51.4 Example: Iris Data

# Load in the Data
data(iris); library(ggplot2); library(rattle)

# Examine the Data Labels
names(iris)

## [1] "Sepal.Length" "Sepal.Width"  "Petal.Length" "Petal.Width"  "Species"

table(iris$Species)

## 
##     setosa versicolor  virginica 
##         50         50         50

# Create the training and testing sets
inTrain <- createDataPartition(y = iris$Species,
                               p = 0.7, list = FALSE)

training <- iris[inTrain, ]
testing <- iris[-inTrain, ]

dim(training); dim(testing)

## [1] 105   5

## [1] 45  5

# Lets take a quick look at the distribution
ggplot(data = iris, aes(x = Petal.Width, y = Sepal.Width, col = Species)) + 
  geom_point()

# We'll use the tree algorithm from the 'rpart' package bundled with caret to make the model 
modFit <- train(Species ~. , method = "rpart", data = training)

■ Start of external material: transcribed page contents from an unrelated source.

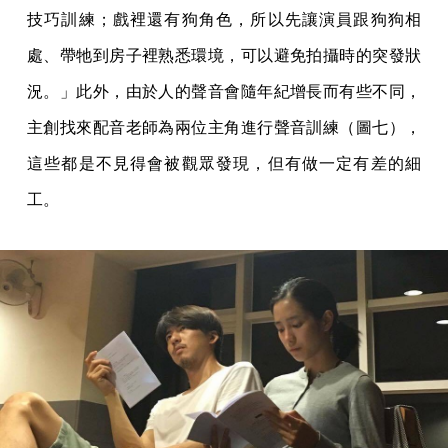
技巧訓練；戲裡還有狗角色，所以先讓演員跟狗狗相
處、帶牠到房子裡熟悉環境，可以避免拍攝時的突發狀
況。」此外，由於人的聲音會隨年紀增長而有些不同，
主創找來配音老師為兩位主角進行聲音訓練（圖七），
這些都是不見得會被觀眾發現，但有做一定有差的細
工。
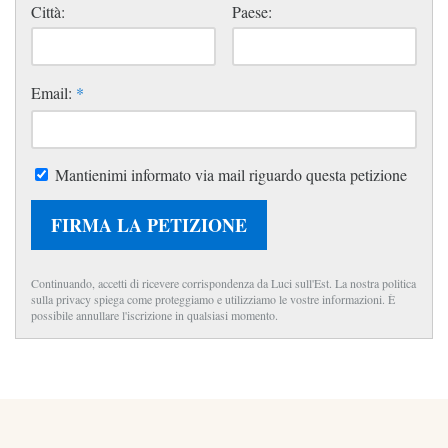
Città:
Paese:
Email:
*
Mantienimi informato via mail riguardo questa petizione
FIRMA LA PETIZIONE
Continuando, accetti di ricevere corrispondenza da Luci sull'Est. La nostra politica
sulla privacy spiega come proteggiamo e utilizziamo le vostre informazioni. È
possibile annullare l'iscrizione in qualsiasi momento.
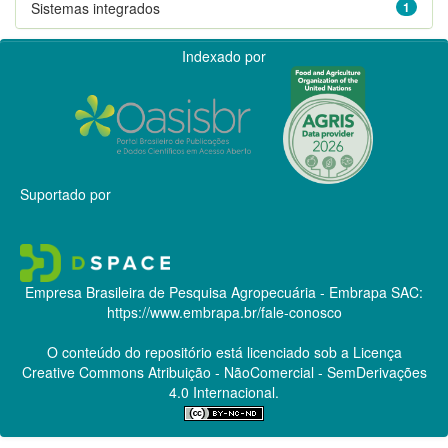
Sistemas integrados
1
Indexado por
Suportado por
Empresa Brasileira de Pesquisa Agropecuária - Embrapa
SAC:
https://www.embrapa.br/fale-conosco
O conteúdo do repositório está licenciado sob a Licença
Creative Commons
Atribuição - NãoComercial - SemDerivações
4.0 Internacional.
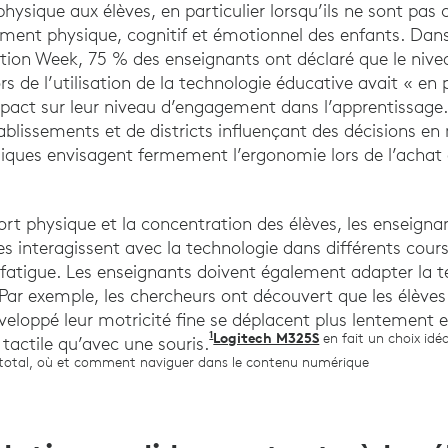
physique aux élèves, en particulier lorsqu’ils ne sont pas
ent physique, cognitif et émotionnel des enfants. Da
tion Week, 75 % des enseignants ont déclaré que le nive
rs de l’utilisation de la technologie éducative avait « en 
pact sur leur niveau d’engagement dans l’apprentissage.
ablissements et de districts influençant des décisions en
ques envisagent fermement l’ergonomie lors de l’achat 
ort physique et la concentration des élèves, les enseigna
s interagissent avec la technologie dans différents cours
a fatigue. Les enseignants doivent également adapter la 
 Par exemple, les chercheurs ont découvert que les élèves
veloppé leur motricité fine se déplacent plus lentement
1
Hertzum, Morten & Horbaek, Kasper
Logitech M325S
en fait un choix idéa
 tactile qu’avec une souris.
e total, où et comment naviguer dans le contenu numérique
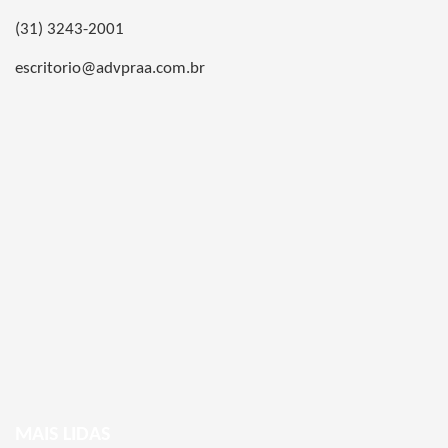
(31) 3243-2001
escritorio@advpraa.com.br
MAIS LIDAS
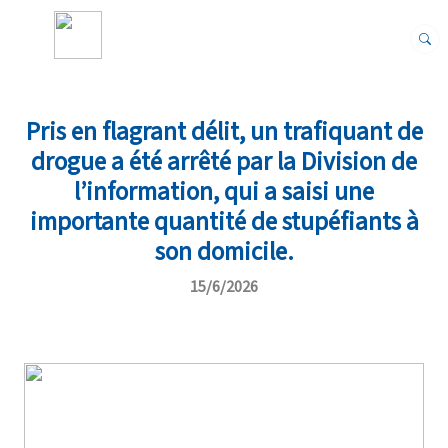
Pris en flagrant délit, un trafiquant de
drogue a été arrêté par la Division de
l’information, qui a saisi une
importante quantité de stupéfiants à
son domicile.
15/6/2026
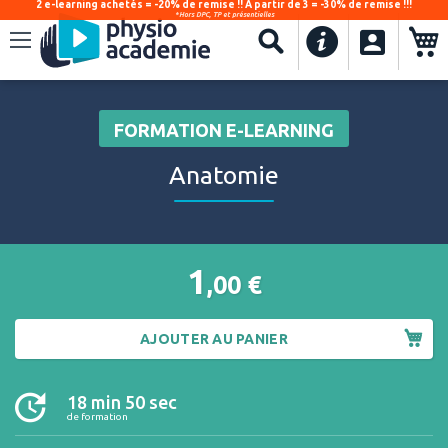
2 e-learning achetés = -20% de remise !! À partir de 3 = -30% de remise !!!
*Hors DPC, TP et présentielles
.
Recherche
FORMATION E-LEARNING
Anatomie
1
,00
€
AJOUTER AU PANIER
18 min 50 sec
de formation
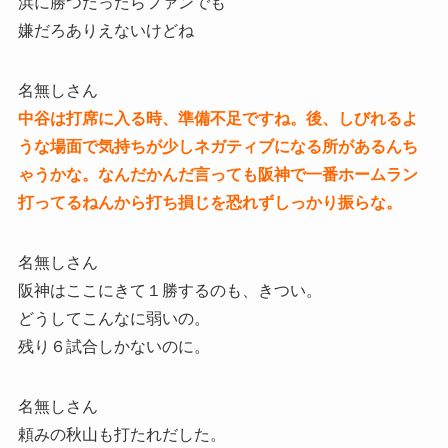
浜に勝つだったらファンでも
嫌だろありえないけどね
名無しさん
中谷は打席に入る時、準備不足ですね。後、しびれるよ
うな場面で気持ちが少しネガティブになる所があるんち
ゃうかな。なんだかんだ言っても阪神で一番ホームラン
打ってるねんから打ち損じを恐れずしっかり振らな。
名無しさん
阪神はここにきて１勝するのも、きつい。
どうしてこんなに弱いの。
残り６試合しかないのに。
名無しさん
頼みの秋山も打たれだした。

# This package makes this shit to view, so if you want to have something that is easier to interpret, try using the C5.0 package or rattle
print(modFit$finalModel)

## n= 105 
## 
## node), split, n, loss, yval, (yprob)
##       * denotes terminal node
## 
## 1) root 105 70 setosa (0.3333333 0.3333333 0.3333333)  
##   2) Petal.Length< 2.6 35  0 setosa (1.0000000 0.0000000 0.0000000) *
##   3) Petal.Length>=2.6 70 35 versicolor (0.0000000 0.5000000 0.5000000)  
##     6) Petal.Length< 4.75 31  0 versicolor (0.0000000 1.0000000 0.0000000) *
##     7) Petal.Length>=4.75 39  4 virginica (0.0000000 0.1025641 0.8974359) *

fancyRpartPlot(modFit$finalModel)

plot(modFit)

51.5 Notes:

Classification trees are non-linear models
- As this is the case, they use interactions between variables
- Data transformations may be less important
- Trees can also be used for regression problems.
More packages for building trees include: party, rpart, c50 and tree.